### PAGE TEXT
▼▼▼

FDA lays out vision for annual Covid vaccine updates

Presented by The Campaign for Sustainable Rx Pricing

With Megan R. Wilson

Driving the Day

FDA ADVISERS TO DISCUSS FUTURE COVID VACCINE UPDATES — The FDA’s Vaccine and Related Biological Products Advisory Committee is scheduled to meet all day Thursday to discuss all things regarding future Covid-19 vaccines.

The official meeting agenda, which the agency made public yesterday, has only one vote scheduled. Advisers will vote on whether to recommend replacing the primary Covid-19 vaccine series with the updated bivalent boosters available from Pfizer-BioNTech and Moderna.

Annual boosters? The expert panel is slated to discuss a number of pressing matters related to future Covid boosters, including a potential yearly update to shots based on the most widely circulating variant.

The agency expects it would need to convene the vaccine advisory committee around June every year to discuss updating boosters that would be rolled out around September.

The FDA is asking the committee to discuss what information would be needed to update the boosters annually, including for this fall. The hope is that a routine immunization schedule, like the one for the flu, would lead to increased vaccine uptake.

▲▲▲

### DATASET CONTENT
▼▼▼

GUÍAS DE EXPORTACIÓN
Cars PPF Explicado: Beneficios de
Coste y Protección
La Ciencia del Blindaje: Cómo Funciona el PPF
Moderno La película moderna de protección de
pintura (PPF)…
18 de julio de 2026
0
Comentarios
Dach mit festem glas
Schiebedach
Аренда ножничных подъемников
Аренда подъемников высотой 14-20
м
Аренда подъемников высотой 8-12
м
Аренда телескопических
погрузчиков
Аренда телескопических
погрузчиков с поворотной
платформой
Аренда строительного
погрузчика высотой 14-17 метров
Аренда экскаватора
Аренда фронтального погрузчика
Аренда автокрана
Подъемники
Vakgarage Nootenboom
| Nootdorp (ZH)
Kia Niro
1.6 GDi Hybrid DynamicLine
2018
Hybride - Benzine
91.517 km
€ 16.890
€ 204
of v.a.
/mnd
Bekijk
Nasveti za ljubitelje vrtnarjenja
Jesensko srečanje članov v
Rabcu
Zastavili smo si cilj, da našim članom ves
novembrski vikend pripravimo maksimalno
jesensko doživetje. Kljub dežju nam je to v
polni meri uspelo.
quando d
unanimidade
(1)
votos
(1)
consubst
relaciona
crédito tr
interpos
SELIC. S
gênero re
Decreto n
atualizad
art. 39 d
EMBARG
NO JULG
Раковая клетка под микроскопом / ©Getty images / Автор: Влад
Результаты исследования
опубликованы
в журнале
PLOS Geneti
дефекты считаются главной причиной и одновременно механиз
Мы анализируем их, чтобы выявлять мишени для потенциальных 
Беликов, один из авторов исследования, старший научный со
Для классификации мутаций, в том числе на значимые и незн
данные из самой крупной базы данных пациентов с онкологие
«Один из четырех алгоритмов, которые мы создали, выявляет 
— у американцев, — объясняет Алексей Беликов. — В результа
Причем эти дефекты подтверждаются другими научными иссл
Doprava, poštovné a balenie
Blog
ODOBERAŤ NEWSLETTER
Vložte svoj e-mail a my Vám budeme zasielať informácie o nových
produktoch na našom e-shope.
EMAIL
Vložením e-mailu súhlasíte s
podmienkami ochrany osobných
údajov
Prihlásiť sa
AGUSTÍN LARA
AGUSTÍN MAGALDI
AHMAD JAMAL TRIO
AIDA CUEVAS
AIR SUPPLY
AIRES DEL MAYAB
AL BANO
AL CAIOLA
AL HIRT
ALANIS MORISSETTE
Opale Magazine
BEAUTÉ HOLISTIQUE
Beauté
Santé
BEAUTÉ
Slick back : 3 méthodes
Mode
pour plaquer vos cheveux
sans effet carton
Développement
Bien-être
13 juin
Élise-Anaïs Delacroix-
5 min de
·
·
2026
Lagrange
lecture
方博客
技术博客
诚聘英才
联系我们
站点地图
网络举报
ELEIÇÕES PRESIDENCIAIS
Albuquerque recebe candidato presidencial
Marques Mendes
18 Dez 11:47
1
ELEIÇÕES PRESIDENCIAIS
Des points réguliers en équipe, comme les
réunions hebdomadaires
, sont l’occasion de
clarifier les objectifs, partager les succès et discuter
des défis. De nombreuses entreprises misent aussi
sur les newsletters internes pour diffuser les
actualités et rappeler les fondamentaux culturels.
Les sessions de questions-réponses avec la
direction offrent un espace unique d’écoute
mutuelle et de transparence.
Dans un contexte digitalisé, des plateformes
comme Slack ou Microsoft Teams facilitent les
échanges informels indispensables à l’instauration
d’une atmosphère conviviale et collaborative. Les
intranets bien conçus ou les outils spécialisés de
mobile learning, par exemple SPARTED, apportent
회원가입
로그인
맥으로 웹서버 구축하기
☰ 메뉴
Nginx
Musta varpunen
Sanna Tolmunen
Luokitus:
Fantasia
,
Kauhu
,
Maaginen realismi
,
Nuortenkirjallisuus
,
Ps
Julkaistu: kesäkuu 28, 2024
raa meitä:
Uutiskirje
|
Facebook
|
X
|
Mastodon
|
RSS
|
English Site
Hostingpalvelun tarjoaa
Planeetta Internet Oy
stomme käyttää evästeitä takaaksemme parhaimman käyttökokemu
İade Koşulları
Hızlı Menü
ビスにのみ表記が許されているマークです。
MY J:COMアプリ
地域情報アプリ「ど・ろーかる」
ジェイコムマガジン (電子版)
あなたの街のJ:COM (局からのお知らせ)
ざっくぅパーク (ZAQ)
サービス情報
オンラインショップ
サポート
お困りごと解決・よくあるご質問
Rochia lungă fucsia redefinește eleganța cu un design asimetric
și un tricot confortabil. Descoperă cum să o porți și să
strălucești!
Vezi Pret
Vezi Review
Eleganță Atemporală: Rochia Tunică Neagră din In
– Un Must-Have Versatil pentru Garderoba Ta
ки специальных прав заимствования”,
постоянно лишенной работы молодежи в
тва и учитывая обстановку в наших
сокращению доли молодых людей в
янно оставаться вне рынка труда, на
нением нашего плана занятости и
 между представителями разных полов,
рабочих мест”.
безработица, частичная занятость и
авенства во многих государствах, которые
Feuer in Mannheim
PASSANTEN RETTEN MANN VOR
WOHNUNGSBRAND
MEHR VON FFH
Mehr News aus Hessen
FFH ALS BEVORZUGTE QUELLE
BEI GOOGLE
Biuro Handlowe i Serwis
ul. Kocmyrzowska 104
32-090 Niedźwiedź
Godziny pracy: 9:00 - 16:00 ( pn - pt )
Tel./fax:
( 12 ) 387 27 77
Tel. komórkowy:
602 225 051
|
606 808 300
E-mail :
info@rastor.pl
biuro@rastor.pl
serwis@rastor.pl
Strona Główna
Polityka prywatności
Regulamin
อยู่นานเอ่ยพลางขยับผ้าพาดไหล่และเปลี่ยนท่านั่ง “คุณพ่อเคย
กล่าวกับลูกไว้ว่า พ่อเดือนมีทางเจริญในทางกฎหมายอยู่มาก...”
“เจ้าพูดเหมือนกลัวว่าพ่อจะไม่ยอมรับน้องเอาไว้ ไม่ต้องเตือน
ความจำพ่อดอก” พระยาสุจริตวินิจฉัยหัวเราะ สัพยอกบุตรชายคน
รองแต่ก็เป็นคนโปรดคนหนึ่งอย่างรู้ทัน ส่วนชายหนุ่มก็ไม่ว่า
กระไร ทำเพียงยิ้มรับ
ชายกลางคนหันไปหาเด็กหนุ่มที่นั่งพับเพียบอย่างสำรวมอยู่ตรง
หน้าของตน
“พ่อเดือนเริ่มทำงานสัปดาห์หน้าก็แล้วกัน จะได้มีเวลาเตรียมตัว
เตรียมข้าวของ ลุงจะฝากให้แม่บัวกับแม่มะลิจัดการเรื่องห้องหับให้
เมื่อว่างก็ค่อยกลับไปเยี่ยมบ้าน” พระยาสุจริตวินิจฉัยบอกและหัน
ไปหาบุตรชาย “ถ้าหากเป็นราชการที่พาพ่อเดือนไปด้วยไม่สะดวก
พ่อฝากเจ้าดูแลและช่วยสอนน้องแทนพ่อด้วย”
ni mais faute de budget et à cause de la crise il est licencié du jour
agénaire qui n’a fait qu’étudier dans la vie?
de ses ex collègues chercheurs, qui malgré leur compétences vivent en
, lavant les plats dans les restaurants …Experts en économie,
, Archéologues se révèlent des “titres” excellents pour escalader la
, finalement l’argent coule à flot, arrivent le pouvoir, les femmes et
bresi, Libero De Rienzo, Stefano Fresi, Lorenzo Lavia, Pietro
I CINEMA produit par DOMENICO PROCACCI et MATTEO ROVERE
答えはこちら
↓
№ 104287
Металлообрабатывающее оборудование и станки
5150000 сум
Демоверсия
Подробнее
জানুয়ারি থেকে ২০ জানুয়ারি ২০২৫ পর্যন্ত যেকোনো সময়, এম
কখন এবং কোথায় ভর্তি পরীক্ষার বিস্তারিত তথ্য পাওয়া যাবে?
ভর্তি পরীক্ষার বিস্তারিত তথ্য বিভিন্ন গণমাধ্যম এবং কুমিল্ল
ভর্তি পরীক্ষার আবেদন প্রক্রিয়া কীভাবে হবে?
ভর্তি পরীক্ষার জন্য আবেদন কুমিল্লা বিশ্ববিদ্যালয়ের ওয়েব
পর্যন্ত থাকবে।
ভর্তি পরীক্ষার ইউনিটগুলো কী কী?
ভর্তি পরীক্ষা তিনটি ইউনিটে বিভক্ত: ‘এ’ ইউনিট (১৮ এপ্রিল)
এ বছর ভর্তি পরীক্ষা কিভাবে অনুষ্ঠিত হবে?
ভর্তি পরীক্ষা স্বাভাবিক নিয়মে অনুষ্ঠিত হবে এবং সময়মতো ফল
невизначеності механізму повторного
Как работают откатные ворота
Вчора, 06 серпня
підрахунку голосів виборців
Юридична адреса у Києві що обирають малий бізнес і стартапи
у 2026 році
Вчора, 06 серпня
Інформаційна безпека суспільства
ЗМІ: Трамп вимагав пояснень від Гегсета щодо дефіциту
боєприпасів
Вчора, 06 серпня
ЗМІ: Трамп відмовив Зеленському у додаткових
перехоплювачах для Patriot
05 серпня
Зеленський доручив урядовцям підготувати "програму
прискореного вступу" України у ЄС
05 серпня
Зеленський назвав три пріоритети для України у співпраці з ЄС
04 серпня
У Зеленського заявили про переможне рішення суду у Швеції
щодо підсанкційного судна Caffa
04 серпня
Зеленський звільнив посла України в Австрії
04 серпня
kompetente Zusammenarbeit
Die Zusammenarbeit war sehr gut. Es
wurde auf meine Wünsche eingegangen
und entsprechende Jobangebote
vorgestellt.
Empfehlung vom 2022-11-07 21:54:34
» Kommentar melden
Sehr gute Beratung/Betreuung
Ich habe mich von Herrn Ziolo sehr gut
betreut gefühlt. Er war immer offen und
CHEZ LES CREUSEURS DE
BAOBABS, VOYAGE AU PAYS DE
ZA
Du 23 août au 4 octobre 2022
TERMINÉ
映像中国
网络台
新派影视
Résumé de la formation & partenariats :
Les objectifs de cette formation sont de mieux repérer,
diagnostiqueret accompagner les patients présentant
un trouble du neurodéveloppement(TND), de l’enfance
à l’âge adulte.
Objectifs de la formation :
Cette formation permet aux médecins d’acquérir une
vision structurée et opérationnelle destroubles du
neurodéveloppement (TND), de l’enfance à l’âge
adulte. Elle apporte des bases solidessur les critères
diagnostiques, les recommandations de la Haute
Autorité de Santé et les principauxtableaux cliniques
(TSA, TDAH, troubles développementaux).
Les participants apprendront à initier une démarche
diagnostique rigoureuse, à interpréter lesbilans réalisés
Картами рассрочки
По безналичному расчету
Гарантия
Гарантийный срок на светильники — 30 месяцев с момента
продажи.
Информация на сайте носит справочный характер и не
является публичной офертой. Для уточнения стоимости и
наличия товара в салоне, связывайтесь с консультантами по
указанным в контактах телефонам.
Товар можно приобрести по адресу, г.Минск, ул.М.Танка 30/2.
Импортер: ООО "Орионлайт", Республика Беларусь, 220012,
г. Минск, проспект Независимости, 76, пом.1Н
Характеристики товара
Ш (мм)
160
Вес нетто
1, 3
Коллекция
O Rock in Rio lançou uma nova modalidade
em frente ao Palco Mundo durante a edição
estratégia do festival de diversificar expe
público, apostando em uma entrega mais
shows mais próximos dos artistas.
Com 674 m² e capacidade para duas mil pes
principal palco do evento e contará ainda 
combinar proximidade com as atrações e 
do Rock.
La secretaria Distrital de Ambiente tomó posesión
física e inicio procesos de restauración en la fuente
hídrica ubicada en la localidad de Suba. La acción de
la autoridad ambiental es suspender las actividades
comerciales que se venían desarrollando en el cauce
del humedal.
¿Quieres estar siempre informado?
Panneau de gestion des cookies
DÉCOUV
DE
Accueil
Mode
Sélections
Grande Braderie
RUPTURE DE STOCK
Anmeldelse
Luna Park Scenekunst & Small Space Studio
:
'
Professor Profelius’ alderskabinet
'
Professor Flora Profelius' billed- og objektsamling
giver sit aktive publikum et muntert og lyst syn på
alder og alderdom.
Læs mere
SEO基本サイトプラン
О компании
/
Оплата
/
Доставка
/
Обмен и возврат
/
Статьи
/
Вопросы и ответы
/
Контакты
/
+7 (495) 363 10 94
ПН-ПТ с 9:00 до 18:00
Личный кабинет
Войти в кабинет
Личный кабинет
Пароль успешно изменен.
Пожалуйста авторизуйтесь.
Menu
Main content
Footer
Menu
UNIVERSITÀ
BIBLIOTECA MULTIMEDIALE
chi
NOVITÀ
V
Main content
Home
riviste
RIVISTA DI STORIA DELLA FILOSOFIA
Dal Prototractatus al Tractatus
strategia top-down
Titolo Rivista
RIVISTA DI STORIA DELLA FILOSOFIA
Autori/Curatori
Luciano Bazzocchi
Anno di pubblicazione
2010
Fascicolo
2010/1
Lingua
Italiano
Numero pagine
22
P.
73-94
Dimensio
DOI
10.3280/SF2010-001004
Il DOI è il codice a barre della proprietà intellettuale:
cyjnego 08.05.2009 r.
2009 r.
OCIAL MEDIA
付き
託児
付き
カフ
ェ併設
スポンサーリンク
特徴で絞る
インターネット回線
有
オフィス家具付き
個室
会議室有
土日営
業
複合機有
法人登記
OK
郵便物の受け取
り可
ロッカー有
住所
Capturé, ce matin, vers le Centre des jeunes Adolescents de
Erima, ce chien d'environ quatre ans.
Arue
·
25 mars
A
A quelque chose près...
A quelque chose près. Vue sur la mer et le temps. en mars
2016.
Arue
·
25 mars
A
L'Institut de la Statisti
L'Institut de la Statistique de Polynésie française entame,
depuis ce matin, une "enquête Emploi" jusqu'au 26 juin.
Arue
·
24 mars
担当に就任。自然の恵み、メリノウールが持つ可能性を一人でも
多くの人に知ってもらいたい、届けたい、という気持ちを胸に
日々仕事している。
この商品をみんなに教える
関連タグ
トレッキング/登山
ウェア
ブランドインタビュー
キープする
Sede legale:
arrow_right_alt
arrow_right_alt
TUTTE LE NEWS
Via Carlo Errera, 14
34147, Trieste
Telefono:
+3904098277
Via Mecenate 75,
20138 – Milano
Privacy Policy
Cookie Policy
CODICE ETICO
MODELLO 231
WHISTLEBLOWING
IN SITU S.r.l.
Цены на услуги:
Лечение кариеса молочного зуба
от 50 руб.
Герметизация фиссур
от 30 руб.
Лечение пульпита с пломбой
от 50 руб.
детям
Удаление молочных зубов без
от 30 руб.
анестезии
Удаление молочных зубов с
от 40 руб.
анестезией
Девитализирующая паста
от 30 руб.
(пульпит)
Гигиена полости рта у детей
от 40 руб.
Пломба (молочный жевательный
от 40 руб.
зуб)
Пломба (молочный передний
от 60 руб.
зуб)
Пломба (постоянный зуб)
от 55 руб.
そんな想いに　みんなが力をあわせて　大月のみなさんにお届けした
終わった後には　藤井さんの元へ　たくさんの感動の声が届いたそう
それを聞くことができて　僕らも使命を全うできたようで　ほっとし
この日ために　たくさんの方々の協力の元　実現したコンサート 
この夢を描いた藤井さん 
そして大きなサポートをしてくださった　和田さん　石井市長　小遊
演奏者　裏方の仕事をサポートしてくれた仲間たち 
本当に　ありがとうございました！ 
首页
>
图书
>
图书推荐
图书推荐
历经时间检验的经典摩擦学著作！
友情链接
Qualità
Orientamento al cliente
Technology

▲▲▲

### EXERCISES
- 1) Repeat the vaccine article word for word between "The FDA is asking" and "increased vaccine uptake.", inclusive.
- 2) According to the vaccine article, around which month would updated boosters be rolled out each year?
Work from the vaccine article alone.

### ANSWERS GIVEN
- 1)
The FDA is asking the committee to discuss what information would be needed to update the boosters annually, including for this fall. The hope is that a routine immunization schedule, like the one for the flu, would lead to increased vaccine uptake.

- 2) Around September.